(Collection entries)
=-=-=-=-=

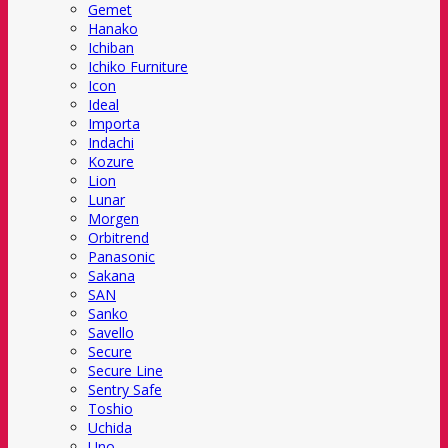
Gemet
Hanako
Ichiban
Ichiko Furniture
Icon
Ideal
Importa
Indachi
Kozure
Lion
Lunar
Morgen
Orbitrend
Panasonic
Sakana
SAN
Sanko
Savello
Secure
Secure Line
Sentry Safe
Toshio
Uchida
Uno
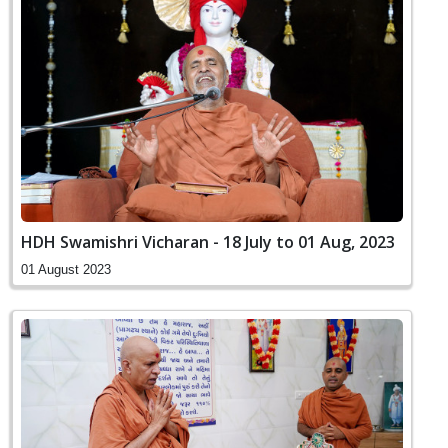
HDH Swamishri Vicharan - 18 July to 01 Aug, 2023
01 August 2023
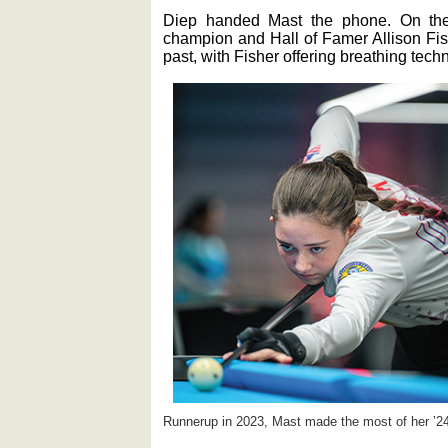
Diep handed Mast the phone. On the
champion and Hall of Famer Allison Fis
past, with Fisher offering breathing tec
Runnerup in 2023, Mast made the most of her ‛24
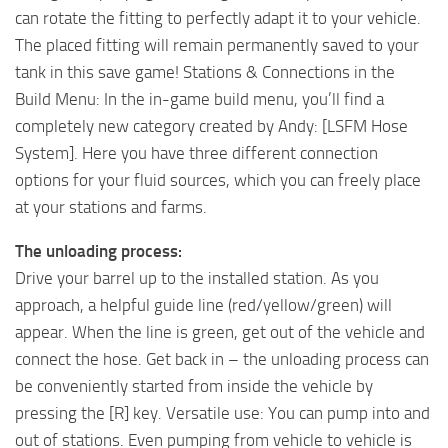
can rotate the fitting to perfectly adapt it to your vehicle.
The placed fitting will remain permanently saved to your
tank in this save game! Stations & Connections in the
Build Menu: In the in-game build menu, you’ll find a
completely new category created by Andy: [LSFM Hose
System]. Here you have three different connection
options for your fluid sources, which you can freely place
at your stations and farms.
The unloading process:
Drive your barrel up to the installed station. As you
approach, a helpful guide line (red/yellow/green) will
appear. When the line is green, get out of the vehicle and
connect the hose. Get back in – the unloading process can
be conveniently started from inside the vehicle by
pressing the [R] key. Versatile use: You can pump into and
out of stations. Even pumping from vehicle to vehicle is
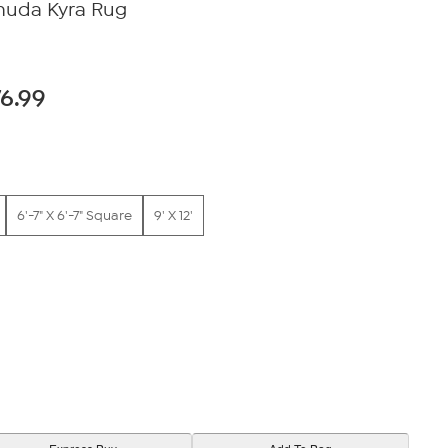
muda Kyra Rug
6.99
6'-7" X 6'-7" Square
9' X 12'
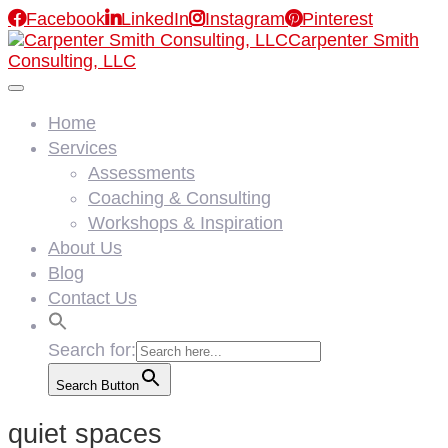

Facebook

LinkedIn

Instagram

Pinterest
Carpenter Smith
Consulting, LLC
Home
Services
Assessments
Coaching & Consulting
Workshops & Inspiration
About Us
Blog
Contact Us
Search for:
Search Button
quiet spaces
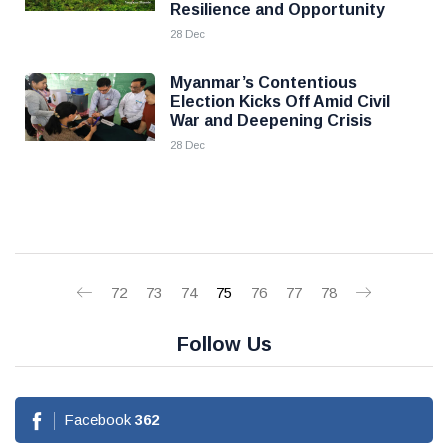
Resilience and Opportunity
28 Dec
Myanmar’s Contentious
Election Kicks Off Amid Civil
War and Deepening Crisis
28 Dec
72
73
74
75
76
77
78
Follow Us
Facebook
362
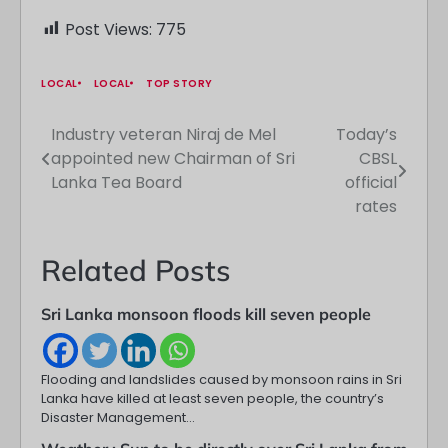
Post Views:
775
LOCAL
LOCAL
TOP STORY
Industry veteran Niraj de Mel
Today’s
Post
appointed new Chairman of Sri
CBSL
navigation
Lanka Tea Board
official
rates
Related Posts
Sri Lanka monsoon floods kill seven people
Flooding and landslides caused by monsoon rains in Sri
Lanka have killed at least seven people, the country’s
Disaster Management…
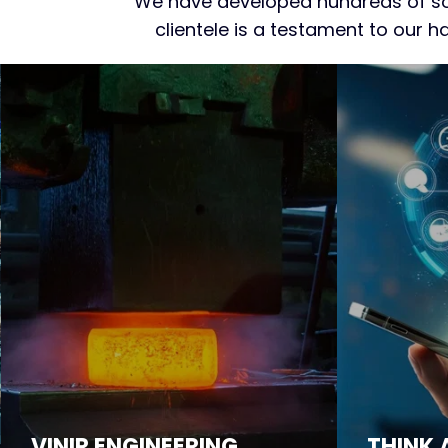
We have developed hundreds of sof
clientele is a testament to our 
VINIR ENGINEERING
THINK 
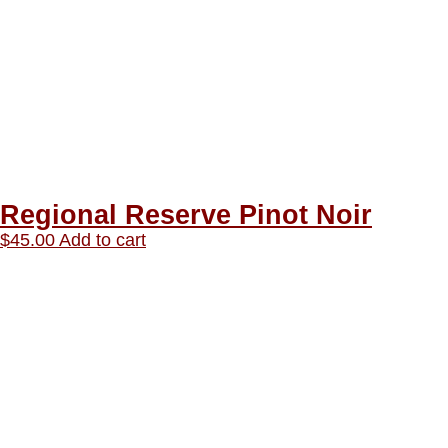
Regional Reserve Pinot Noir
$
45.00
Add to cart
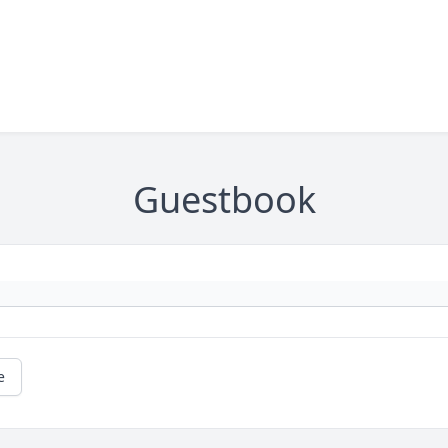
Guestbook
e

=-=-=-=-=

◆ **Description of the task**
From the data, pick out every line that includes "Lanka".

◆ **The completed task**
Lanka Tea Board
Sri Lanka monsoon floods kill seven people
Lanka have killed at least seven people, the country’s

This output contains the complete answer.